Restoring a Coastal Habitat
by Removing Lead Shot:

Battelle Designs a Statistical Monitoring Plan

Figure 1. Battelle designed a transect grid for sediment collection covering 800 meters of Stratford Point's shoreline.
From the 1920s until 1986, the sports of trap and skeet at the former Remington/Lordship Gun Club on Stratford Point, Stratford, Connecticut, discharged lead shot into the waters and sediments surrounding the Point. Research determined that some 400,000 cubic yards of subtidal, intertidal, and upland sediments would need to be remediated to bring the lead shot level to a non-threatening concentration for the Point’s black duck population. Because only the intertidal and upland sediments provide access to lead shot to these species, only those areas will be remediated. The subtidal lead shot will be left in place to avoid risk of degradation to other nearby resources from the remediation.

To verify that subtidal shot is not transported to the intertidal zone, a long-term monitoring program was required and will become part of the remediation effort. Battelle scientists have designed and are currently implementing this long-term monitoring program. Specifically, the monitoring program is designed to test the hypothesis that lead shot is not transported to the intertidal zone. Battelle’s statistically based, in-depth shot transport monitoring program will determine any possible shoreward migration of shot from the subtidal zone to the intertidal zone.

The shoreline surrounding the Point is divided into two sectors relative to the energy of the wave action, a high-energy area and a low-energy area. Because shoreward migration of lead shot may differ in the two energy areas, Battelle’s monitoring plan will collect data from both energy sectors.
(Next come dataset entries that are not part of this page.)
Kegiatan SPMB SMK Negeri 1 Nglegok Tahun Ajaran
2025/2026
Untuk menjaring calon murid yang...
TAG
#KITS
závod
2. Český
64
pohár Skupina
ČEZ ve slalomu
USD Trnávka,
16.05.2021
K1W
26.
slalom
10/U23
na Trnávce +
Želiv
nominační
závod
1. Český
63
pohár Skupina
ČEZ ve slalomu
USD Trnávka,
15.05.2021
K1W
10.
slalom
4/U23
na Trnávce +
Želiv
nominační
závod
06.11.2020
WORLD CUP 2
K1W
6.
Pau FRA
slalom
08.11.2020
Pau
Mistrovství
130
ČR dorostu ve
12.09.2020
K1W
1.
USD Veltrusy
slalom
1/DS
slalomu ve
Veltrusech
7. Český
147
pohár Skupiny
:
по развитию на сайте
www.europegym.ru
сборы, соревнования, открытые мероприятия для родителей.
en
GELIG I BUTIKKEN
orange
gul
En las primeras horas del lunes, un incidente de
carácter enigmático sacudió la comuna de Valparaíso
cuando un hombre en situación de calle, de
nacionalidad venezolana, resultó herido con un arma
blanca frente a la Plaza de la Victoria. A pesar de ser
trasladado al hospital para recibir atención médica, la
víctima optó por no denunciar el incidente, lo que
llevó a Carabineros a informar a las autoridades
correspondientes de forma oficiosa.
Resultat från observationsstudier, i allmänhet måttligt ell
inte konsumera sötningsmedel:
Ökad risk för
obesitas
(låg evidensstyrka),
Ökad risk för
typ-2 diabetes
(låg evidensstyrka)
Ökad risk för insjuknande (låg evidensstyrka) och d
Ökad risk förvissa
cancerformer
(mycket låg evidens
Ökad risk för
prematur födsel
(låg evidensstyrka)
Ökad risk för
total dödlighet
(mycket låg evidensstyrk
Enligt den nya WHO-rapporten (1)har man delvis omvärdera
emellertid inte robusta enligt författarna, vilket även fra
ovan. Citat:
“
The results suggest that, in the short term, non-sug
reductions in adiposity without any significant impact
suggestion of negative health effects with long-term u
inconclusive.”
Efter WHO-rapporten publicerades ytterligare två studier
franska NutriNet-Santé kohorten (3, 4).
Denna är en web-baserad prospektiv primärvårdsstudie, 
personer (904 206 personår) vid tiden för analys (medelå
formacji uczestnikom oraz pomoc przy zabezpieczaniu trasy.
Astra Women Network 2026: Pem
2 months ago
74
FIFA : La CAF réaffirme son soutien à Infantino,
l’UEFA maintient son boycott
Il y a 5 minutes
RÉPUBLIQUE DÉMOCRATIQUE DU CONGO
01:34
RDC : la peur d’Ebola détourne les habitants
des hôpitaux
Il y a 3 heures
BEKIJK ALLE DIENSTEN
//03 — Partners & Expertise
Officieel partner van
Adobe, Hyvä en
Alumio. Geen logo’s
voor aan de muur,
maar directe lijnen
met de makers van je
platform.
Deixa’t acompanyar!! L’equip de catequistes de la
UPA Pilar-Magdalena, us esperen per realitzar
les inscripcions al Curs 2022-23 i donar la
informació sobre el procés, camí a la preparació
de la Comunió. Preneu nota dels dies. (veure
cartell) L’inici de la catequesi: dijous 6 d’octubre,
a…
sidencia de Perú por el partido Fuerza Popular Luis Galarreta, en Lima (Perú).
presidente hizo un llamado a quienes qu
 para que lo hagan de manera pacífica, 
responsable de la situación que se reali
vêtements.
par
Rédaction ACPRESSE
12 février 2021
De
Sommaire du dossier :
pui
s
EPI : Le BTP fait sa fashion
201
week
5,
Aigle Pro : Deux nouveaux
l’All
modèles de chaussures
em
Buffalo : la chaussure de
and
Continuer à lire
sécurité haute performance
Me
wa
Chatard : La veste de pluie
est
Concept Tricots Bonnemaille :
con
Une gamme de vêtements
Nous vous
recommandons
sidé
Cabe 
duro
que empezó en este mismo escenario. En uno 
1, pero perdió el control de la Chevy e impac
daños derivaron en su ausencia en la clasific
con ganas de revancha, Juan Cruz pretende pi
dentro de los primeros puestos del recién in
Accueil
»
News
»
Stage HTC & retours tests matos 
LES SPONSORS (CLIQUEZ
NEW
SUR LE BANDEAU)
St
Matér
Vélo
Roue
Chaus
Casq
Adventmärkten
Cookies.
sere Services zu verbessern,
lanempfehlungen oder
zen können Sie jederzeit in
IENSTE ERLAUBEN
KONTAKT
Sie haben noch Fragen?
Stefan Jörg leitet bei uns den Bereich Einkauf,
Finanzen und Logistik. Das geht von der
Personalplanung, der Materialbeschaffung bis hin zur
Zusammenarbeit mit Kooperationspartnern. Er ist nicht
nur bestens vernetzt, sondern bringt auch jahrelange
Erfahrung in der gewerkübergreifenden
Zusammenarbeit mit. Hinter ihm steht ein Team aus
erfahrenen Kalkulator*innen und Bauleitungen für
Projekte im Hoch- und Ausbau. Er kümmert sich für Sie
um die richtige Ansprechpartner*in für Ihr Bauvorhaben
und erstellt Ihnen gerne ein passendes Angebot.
To collect the necessary data to test the hypothesis, a two-stage sampling plan for sediment sample collection was selected. Battelle devised a transect grid encompassing 800 meters of the shoreline surrounding the Point that divides the intertidal zone into the two energy sectors and three tidal zones—upper tidal, middle tidal, and lower tidal. This sampling grid is illustrated in Figure 1. Sediment samples for which the concentration of lead shot will be measured, will be collected in such a way that both energy sectors and all three tidal zones are represented. Battelle’s design ensures that sufficient data will be collected to allow any shoreward movement of lead shot over time to be recognized and quantified. The sampling plan also allows for differences in shot migration between the energy sectors to be determined.